To recap, tribal police Officer Robert Carrasco, Badge #166, with the Tohono O’odham Police Department worked closely with U.S. Border Patrol Agents to maliciously cite me for impeding traffic while I was being seized by armed federal agents in front of two stop signs at a Homeland Security checkpoint located off the reservation along SR-86 in Southern Arizona.
In my last update, I indicated I submitted a Motion for Pre-hearing Discovery. That motion has been denied by the court on the basis that I didn’t submit a copy to the citing officer. This despite the fact I called the court prior to submitting the motion requesting to know whether or not I needed to provide a copy to the officer. I was told no I didn’t need to and took the court at its word only to be denied access to documentation that would have assisted with my defense.
Additionally, the three Notice’s To Appear I’ve received from the court include my name and contact information but don’t include the name and contact information of the citing officer. This of course makes it difficult to know where to send legal documentation regarding the case (or any other for that matter). In fact, if I hadn’t made it a point to demand and record the name of the officer who stopped me (he initially refused to identify himself), I wouldn’t know who he was other than a badge number.
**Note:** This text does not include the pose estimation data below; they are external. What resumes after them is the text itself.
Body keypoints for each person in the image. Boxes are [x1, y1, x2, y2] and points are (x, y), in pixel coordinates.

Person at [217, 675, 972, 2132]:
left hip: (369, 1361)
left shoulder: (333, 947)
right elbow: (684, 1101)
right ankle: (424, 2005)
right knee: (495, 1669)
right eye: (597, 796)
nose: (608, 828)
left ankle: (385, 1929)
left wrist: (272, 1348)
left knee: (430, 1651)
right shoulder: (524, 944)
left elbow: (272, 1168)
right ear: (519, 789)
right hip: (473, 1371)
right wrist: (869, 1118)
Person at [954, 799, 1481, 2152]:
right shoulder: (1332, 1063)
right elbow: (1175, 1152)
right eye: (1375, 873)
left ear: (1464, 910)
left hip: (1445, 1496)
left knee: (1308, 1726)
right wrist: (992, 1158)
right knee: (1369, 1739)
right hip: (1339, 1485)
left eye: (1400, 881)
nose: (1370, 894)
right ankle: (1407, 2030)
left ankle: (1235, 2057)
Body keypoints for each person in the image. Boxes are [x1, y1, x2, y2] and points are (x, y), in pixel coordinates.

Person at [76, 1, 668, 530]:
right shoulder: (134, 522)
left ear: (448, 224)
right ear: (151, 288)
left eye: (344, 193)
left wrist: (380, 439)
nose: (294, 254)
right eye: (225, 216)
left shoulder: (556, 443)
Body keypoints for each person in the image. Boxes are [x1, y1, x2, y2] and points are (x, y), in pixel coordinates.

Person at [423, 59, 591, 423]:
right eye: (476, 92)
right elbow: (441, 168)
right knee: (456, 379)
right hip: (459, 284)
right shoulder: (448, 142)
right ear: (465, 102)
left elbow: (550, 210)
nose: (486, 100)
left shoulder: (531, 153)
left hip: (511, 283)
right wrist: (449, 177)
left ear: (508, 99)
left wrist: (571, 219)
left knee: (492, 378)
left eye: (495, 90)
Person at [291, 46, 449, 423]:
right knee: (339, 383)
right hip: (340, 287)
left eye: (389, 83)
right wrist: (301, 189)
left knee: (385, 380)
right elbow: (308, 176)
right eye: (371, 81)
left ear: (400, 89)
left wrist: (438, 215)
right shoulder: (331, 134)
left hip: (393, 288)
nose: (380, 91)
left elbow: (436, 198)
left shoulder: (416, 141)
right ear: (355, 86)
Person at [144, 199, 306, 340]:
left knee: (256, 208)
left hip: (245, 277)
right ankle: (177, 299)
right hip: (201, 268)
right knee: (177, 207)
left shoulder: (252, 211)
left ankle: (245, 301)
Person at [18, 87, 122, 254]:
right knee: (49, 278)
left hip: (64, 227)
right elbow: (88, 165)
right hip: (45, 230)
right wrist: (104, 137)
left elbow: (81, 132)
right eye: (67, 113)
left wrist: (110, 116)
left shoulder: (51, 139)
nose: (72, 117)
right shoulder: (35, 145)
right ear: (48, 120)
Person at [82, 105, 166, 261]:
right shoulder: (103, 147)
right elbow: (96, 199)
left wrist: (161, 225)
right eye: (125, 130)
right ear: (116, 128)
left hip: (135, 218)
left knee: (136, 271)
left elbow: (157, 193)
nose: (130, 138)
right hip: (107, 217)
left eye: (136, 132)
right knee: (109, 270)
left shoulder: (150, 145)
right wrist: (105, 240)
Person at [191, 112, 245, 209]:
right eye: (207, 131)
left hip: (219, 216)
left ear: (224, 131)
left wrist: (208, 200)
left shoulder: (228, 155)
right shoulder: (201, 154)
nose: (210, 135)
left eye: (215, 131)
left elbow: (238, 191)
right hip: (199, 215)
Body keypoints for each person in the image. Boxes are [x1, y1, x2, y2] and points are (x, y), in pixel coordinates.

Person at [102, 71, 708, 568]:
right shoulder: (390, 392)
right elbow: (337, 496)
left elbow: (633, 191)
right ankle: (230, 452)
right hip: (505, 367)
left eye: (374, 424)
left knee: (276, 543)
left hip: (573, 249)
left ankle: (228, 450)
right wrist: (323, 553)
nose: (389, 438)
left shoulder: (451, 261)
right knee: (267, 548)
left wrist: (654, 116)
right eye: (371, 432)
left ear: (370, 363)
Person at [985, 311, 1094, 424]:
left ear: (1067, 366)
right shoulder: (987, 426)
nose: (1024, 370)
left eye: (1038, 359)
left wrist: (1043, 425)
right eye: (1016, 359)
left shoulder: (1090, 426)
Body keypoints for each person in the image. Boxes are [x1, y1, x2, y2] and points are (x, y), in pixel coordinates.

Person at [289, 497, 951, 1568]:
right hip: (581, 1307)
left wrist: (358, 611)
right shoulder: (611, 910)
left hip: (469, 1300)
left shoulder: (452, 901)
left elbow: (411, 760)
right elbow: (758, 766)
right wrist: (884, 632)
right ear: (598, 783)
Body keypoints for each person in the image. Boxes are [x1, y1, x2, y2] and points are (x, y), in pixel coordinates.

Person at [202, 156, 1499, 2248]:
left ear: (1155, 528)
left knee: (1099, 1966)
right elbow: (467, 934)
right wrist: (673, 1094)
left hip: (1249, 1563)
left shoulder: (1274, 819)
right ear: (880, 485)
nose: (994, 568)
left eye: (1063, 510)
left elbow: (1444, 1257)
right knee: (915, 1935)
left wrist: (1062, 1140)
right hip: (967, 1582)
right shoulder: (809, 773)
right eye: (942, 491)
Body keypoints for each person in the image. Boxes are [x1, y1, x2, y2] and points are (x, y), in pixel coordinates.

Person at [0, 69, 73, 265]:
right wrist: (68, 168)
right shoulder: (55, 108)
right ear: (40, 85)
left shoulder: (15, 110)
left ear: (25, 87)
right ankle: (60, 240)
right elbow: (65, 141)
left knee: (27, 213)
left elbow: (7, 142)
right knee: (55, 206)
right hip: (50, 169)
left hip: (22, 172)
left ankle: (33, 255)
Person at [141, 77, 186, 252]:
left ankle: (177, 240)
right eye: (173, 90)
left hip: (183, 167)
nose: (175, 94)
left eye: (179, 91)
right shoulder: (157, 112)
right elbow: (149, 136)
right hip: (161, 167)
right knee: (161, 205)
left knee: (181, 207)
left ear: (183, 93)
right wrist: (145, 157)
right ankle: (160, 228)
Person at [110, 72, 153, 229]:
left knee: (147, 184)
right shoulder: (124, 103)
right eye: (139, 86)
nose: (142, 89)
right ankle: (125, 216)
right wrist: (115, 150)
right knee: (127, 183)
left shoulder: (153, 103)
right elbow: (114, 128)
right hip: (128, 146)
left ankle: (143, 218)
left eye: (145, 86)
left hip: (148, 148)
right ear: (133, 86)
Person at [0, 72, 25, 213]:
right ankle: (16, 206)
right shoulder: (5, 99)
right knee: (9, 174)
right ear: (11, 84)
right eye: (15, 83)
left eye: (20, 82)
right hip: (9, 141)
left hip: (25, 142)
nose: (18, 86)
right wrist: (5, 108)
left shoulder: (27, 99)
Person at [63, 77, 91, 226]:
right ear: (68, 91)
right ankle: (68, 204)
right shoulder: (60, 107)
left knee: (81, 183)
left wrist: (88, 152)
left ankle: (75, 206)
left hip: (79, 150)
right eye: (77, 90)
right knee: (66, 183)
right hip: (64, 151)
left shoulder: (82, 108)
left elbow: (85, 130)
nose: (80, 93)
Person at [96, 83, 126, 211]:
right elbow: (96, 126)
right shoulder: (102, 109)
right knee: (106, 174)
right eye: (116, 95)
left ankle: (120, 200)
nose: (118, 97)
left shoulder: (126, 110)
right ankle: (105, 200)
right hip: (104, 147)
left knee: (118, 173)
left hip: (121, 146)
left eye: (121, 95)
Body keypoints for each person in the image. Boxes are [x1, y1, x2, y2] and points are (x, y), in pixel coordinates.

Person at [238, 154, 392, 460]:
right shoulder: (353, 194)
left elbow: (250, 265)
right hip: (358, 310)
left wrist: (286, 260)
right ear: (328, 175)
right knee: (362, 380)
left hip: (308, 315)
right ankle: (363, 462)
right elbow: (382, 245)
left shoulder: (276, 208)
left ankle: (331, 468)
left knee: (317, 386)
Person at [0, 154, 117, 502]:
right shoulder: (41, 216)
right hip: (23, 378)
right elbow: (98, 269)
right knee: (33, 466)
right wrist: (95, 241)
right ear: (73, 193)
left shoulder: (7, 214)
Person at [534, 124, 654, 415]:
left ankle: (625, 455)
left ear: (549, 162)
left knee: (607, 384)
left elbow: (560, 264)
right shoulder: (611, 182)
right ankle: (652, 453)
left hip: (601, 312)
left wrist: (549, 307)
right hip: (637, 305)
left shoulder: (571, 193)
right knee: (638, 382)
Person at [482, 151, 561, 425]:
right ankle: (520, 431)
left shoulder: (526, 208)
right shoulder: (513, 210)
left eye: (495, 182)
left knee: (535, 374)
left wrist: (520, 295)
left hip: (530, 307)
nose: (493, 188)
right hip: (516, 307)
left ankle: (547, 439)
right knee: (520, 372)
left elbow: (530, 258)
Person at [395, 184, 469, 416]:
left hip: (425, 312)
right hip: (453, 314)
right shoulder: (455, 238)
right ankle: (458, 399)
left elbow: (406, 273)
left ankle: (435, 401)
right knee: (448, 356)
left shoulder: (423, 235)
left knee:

Why the name and contact information of the citing officer isn’t made available in the same way a defendant’s information is remains unclear but my educated guess indicates it has something to do with HB 2380 and the underlying statute ARS 13-2401. These provide for special privileges and immunities to certain individuals in society at the expense of everyone else.
I’ll be in Pima County Justice Court Friday, April 10, 2009, defending myself against the civil charge of impeding traffic. An update regarding the hearing’s outcome will be posted as time permits.